** TEXT **
Jury Convicts Celebrity!

Phil Spector breaks a prosecutorial losing streak on rich and famous murderers.

Here is what a male celebrity can get away with in America:

  • pointing a gun at a woman when she says she wants to leave
  • pressing a gun barrel to a woman's face when she says she wants to leave
  • pointing a gun at a woman and saying, "If you try to leave, I'll kill you"
  • pointing a gun at a woman and saying, "Get the fuck back in the house"
  • pointing a shotgun at a woman's temple and saying, "If you leave, I'll blow your fucking head off"
  • pointing a gun at a woman while ordering her to take her clothes off
  • pointing a gun at a woman while rifling through her purse
  • waving a gun at or near a celebrity when creative differences arise (John Lennon, Dee Dee Ramone, Leonard Cohen)

Phil Spector. Click image to expand.
Phil Spector's mug shot

Here is what a male celebrity can't get away with in America: pointing a gun at a woman when she says she wants to leave and putting the barrel inside said woman's mouth and firing the gun and telling the chauffeur, "I think I killed somebody,"and not calling 911 as the woman lies dead or dying in the foyer and calling the woman "a piece of shit" afterward in the presence of a police officer.

** SUPPLIED ENTRIES **

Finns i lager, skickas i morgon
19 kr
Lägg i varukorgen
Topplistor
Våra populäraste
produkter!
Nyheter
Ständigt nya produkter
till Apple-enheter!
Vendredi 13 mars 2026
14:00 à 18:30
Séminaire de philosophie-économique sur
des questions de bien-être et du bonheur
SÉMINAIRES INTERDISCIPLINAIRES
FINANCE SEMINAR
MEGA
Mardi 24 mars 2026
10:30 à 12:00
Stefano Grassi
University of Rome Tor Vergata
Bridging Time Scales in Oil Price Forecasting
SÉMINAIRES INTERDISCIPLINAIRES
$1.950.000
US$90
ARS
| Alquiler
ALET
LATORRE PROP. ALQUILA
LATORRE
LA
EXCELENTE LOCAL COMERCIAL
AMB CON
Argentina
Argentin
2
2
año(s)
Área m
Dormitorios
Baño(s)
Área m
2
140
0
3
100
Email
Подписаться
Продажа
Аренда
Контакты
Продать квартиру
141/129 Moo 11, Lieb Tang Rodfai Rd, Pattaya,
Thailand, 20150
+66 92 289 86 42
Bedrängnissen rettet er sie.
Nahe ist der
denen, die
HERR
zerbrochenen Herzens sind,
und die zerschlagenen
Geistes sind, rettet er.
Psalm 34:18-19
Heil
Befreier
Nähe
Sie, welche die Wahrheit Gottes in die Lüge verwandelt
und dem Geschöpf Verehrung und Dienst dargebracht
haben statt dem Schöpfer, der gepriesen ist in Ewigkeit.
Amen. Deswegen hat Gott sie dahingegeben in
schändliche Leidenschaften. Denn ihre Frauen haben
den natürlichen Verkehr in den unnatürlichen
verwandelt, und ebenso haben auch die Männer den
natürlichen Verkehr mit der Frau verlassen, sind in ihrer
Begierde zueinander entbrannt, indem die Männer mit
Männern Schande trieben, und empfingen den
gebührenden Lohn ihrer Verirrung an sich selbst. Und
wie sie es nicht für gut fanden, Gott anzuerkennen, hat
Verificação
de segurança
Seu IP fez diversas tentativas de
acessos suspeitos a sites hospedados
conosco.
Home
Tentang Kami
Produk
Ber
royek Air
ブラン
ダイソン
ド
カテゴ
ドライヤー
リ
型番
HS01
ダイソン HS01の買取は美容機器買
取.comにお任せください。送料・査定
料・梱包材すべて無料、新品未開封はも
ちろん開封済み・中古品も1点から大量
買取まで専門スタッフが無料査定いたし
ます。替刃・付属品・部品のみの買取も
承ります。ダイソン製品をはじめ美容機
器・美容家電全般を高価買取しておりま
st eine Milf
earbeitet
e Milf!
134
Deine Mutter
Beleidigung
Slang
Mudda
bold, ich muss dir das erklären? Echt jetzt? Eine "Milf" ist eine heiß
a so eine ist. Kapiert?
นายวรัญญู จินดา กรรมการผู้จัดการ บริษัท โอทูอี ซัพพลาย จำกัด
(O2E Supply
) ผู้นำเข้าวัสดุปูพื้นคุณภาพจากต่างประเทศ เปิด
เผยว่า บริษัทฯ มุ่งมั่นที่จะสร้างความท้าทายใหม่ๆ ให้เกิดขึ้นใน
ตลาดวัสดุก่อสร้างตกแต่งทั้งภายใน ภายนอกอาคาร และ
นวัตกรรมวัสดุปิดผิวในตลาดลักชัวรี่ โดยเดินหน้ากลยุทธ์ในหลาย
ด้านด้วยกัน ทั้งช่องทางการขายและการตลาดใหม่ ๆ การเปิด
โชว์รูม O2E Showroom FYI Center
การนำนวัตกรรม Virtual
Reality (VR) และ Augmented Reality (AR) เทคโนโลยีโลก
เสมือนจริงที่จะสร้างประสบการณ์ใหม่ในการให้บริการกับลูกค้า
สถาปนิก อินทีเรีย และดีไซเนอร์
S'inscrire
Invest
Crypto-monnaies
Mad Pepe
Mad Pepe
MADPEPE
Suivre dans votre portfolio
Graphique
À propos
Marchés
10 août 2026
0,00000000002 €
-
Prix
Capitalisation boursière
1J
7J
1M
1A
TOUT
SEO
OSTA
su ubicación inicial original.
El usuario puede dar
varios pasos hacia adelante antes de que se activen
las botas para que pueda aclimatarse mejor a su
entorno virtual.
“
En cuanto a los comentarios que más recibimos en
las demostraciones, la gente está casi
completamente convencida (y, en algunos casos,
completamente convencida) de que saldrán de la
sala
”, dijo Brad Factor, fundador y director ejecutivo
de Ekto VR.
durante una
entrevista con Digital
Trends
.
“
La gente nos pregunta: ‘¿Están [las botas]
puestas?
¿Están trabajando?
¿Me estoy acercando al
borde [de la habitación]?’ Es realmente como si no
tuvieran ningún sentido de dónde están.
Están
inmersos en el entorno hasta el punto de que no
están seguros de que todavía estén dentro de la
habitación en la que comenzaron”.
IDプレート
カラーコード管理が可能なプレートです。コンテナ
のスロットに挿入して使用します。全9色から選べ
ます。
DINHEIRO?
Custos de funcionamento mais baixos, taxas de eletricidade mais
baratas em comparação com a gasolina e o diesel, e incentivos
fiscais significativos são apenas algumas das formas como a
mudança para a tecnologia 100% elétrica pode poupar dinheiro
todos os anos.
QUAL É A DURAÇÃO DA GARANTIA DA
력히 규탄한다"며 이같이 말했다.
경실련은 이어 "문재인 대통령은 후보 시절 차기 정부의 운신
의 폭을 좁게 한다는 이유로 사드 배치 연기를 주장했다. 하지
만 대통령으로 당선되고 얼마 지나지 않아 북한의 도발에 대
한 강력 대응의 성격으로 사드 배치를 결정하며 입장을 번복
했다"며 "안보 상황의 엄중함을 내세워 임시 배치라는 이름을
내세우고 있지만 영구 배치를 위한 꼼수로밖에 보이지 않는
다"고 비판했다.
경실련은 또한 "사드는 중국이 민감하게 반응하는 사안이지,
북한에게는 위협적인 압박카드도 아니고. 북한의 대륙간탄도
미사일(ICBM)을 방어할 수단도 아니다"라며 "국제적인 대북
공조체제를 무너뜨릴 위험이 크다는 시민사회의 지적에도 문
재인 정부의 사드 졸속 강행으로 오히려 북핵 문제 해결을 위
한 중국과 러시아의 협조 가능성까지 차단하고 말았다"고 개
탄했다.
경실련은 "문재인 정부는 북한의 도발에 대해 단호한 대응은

** CHECK YOUR UNDERSTANDING **
A. In the article on Phil Spector's conviction, what did Spector tell the chauffeur?
B. Echo the Phil Spector article, everything from "Here is what a male celebrity can't" down to "a police officer.".
Work from the text alone.

** ANSWERS FOR THIS EXERCISE **
A. He told the chauffeur, "I think I killed somebody."

B.
Here is what a male celebrity can't get away with in America: pointing a gun at a woman when she says she wants to leave and putting the barrel inside said woman's mouth and firing the gun and telling the chauffeur, "I think I killed somebody,"and not calling 911 as the woman lies dead or dying in the foyer and calling the woman "a piece of shit" afterward in the presence of a police officer.